Two mixed-martial artists boasting spinning-backfist knockouts historically square off tonight despite the UFC’s octagon witnessing just three such fantastic finishes in its history.
“The backfist is hard to land because a lot of guys don’t do it right,” Paul Felder explains to Breitbart Sports about sparse spottings of the spectacular technique. “They don’t know how to set it up. A lot of guys just throw it. If it lands, it’s powerful. But a lot of guys literally just twist and spin.”
A spinning-backfist knockout is MMA’s walk-off grand slam, game-winning hail mary, or natural hat trick—just less common. It’s not quite as rare as Halley’s Comet. But it’s at least as spectacular.
The martial artist performs an about face of sorts, generating momentum before connecting the back of his closed hand with his opponents head. Shonie Carter and Alexander Shlemenko nailed one. Emanuel Newton did it twice. It’s effectiveness, both as a crowd pleaser and as a consciousness reliever, stems from the fact that no one sees it coming.
Felder landed one at UFC 182 that immediately contorted a fluid Danny Garcia into rigor-mortis stiffness. The Philadelphian subsequently dropped consecutive decisions to fall to 10-2. But the prospect of the Irish Dragon again unleashing the powerful pirouette compels hardcore fans to tune in and the UFC to schedule his bout with Daron Cruickshank for the subscription-based “Fight Pass” portion of tonight’s program.
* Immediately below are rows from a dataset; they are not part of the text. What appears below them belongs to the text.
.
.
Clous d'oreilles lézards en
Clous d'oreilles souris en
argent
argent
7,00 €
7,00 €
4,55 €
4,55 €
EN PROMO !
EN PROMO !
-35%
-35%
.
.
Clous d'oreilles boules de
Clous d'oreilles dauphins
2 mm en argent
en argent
“The best way to land those things is off a counter or when you’re knocked off balance,” Felder advises. “That’s the best time to spin. It’s not just, ‘Bwaaa, I’m gonna throw this technique.’”
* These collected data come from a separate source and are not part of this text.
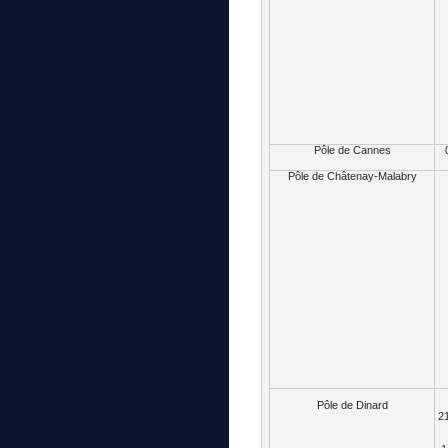
Pôle de Cannes
Pôle de Châtenay-Malabry
Pôle de Dinard
21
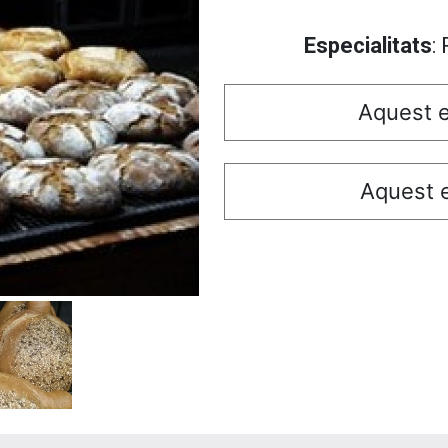
Especialitats
:
Aquest e
Aquest e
Long before Felder did, the 16-7 Daron Cruickshank joined the exclusive spinning backfist knockout club. The Detroit Superstar turned the lights out with the forearm side of his fist in his very first fight. He appropriately followed it up with a backflip as if to announce, “Your extraordinary is my ordinary.”
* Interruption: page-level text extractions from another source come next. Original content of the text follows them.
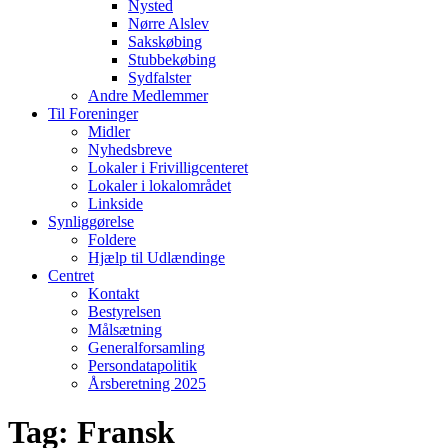
Nysted
Nørre Alslev
Sakskøbing
Stubbekøbing
Sydfalster
Andre Medlemmer
Til Foreninger
Midler
Nyhedsbreve
Lokaler i Frivilligcenteret
Lokaler i lokalområdet
Linkside
Synliggørelse
Foldere
Hjælp til Udlændinge
Centret
Kontakt
Bestyrelsen
Målsætning
Generalforsamling
Persondatapolitik
Årsberetning 2025
Tag:
Fransk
“Spinning techniques are known from taekwondo, karate, different martial arts,” Cruickshank informs Breitbart Sports. “A lot of guys today only concentrate on their boxing, their wrestling, their muay thai. They were never taught properly how to throw a spinning technique. They just mimic what they see and that’s why they don’t land it and that’s why they don’t hit anybody with it.”
Does the pair’s experience in spinning strikes mean that we likely see one tonight or that they likely see it coming before one can launch tonight?
“I still think we could land them on each other but I do think we will be a little more hypersensitive to the craziness of this fight,” Felder reasons. “We both are aware of the finishing capabilities of the other.”
Cruickshank offers more optimism on this front. “I don’t think so,” the Detroit Superstar responds to whether the pair’s mastery of it makes the maneuver more difficult to land for both men. “That’s kind of my bread and butter, that’s his bread and butter. Anything’s possible.”
Felder notes that experts in spinning techniques don’t telegraph their intentions. He sees as giveaways from more amateurish practitioners a “heal turning a certain way,” “kind of leaning to the side,” “shifting their weight,” “the way they circle,” and “trying to get you to circle in a certain way.” Because its effectiveness depends on surprise, a spinning backfist hinted at generally means a spinning backfist avoided.
“The reason the power is there,” Felder explains, “I don’t think it probably lands harder than a guy with a good overhand right. I think the fact that it catches everybody off guard is what [knocks men out]. People don’t see that. It’s their blind side usually. It’s as they’re throwing a combination they get caught out of nowhere. Anytime you get caught with something you don’t see coming it’s more devastating because you can’t clinch from it.”
Their foes don’t expect it. Their fans don’t expect it. That provides the power to the unorthodox punch that sends one man down on the deck and thousands of others up off their seats.